# Lens Ratios



## jubbin2001 (Jul 30, 2010)

Can someone please exlain the math behind macro ratios? For example, I have a Vivitar 100mm macro lens that shoots 1:2 without the diopter on the front. Now lets say instead of the diopter I use a 1.4x telecoverter. What is the lens actually shooting at now?

Then lets say I have a 21mm extension tube coupled with the 1.4x teleconverter, where am I at now?

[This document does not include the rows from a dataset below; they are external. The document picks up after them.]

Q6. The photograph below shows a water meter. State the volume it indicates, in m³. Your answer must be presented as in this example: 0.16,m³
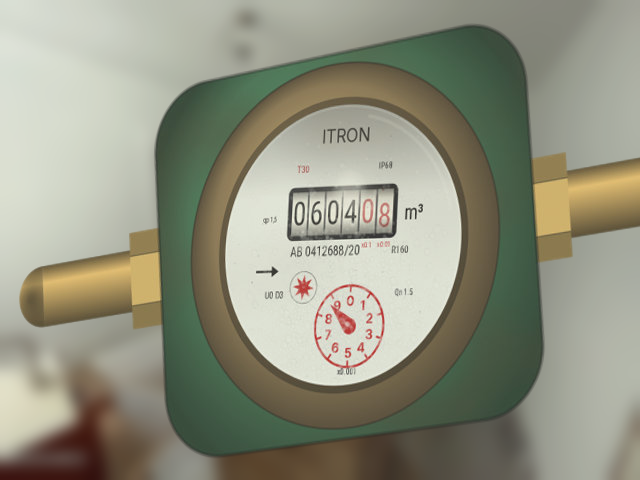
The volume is 604.078,m³
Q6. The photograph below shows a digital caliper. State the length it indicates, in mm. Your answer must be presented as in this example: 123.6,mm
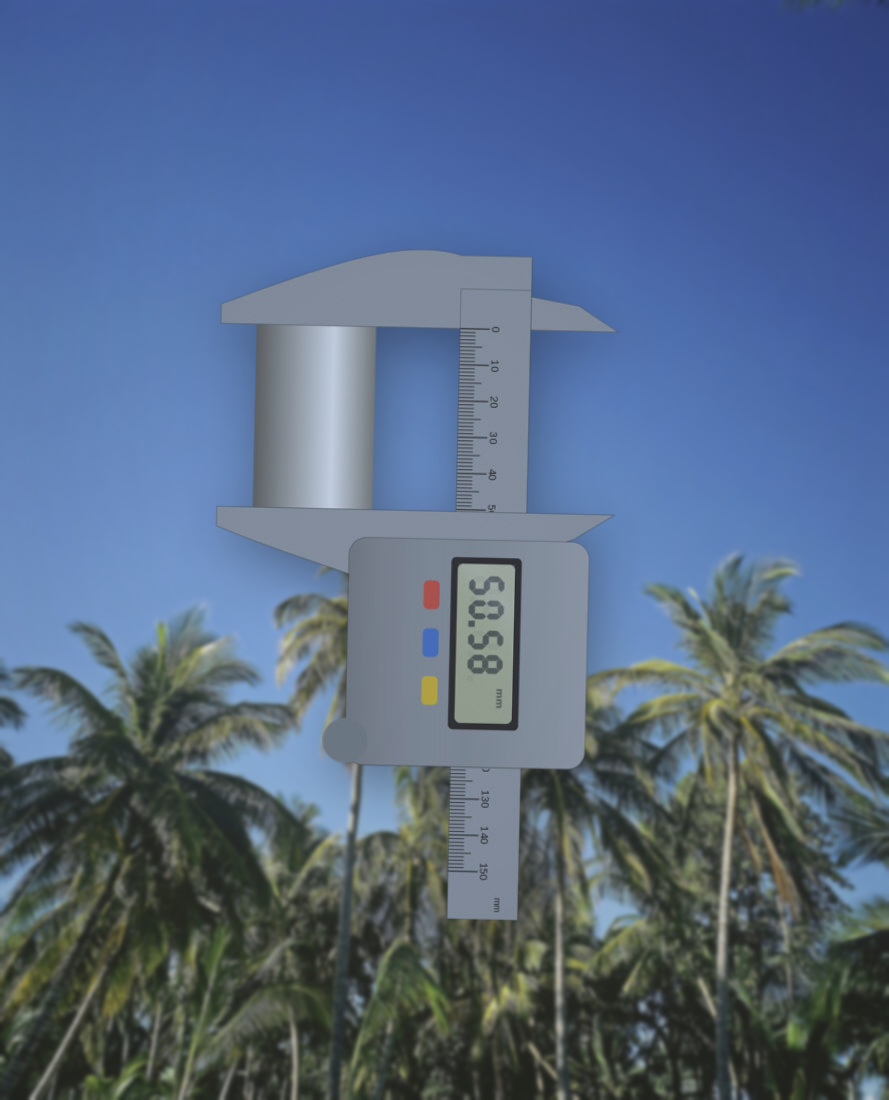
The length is 50.58,mm
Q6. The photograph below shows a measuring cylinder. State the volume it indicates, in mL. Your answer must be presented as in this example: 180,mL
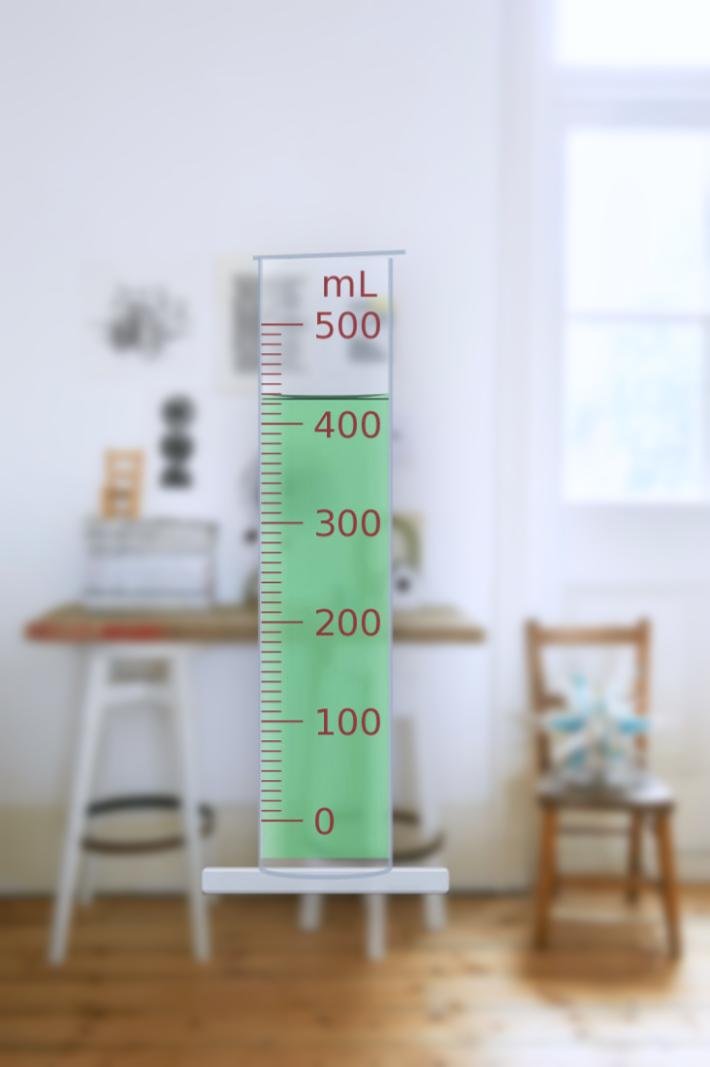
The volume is 425,mL
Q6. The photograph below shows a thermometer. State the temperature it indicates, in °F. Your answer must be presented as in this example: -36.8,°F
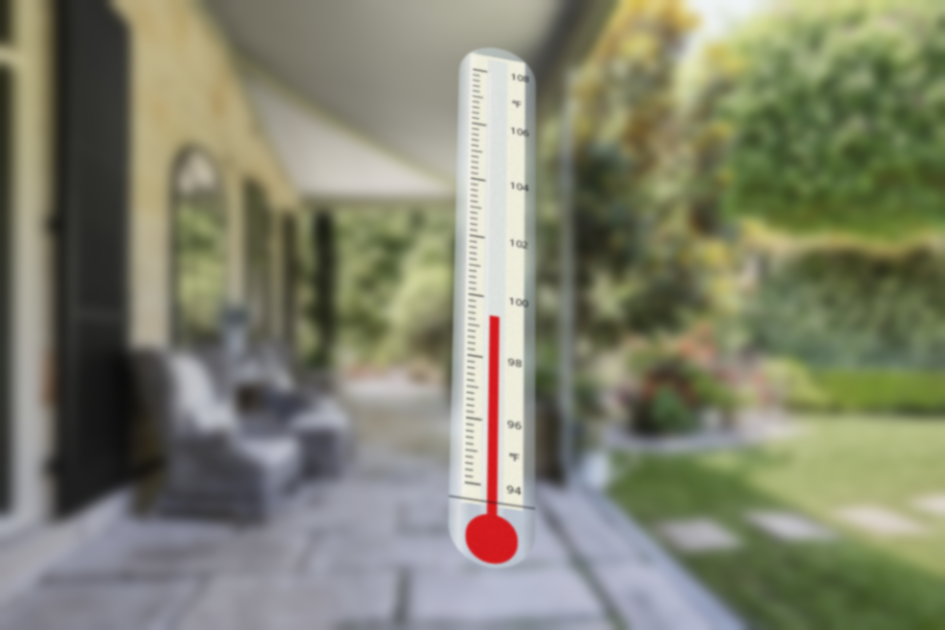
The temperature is 99.4,°F
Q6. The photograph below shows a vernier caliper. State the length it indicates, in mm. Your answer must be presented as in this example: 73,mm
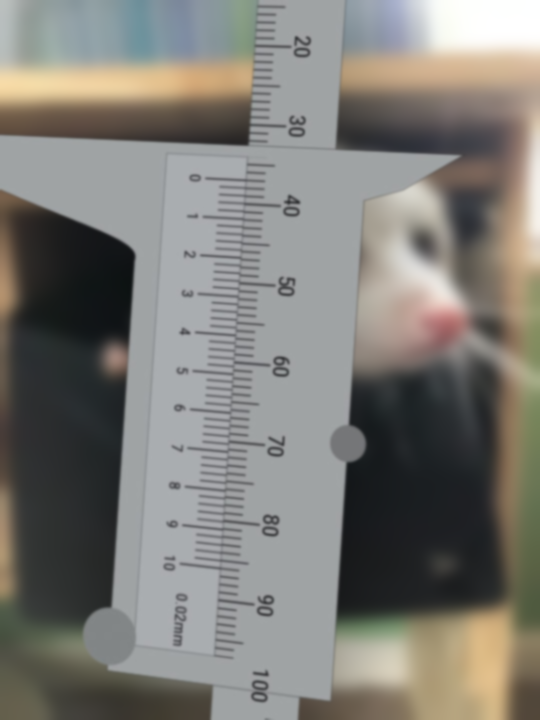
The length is 37.0,mm
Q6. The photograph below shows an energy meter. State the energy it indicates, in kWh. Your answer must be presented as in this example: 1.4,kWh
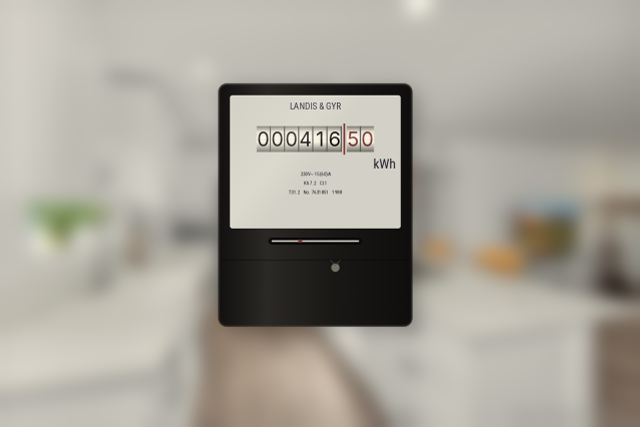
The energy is 416.50,kWh
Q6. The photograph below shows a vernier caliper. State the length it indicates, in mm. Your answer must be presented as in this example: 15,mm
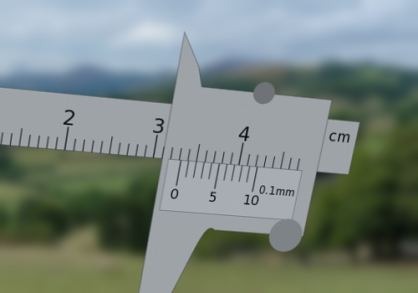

If someone could please explain the math and give some examples that would be awesome!! Thanks!


----------



## Overread (Jul 30, 2010)

Have a look here: http://www.thephotoforum.com/forum/...ication-extension-tubes-well-other-maths.html

The thread contains links to an online calculator (and series of them) that gives results and math behind the magnification factors for the different kinds of macro setup.


----------



## NateS (Aug 2, 2010)

All I can say is that you magnification ramps up quick when you start using a combo of TC's and tubes.  

On my 180mm 1:1...adding the 1.4tc get's me around 1.475:1.  Using 68mm of tubes gets me around 1.4:1.....logically you would think that would mean the combo of both would put me at around 1.9:1, but in reality the full set of both puts me between 2.5:1 and 2.7:1.  So basically the combo of those really increases mag a lot quicker.  

I can't say for sure, but I would guess on a 2:1 lens that the 1.4TC and 21mm tube would put you at least 1:1 if not a bit beyond.

I actually have a 1:2 faux-macro that I can try to test out if I can find the time and see what the combo of a 20ish mm tube and a 1.4TC puts the mag at.....of course it's a 300mm lens instead of a 100mm so the tube won't have as much effect on mine as it will your 100mm.


----------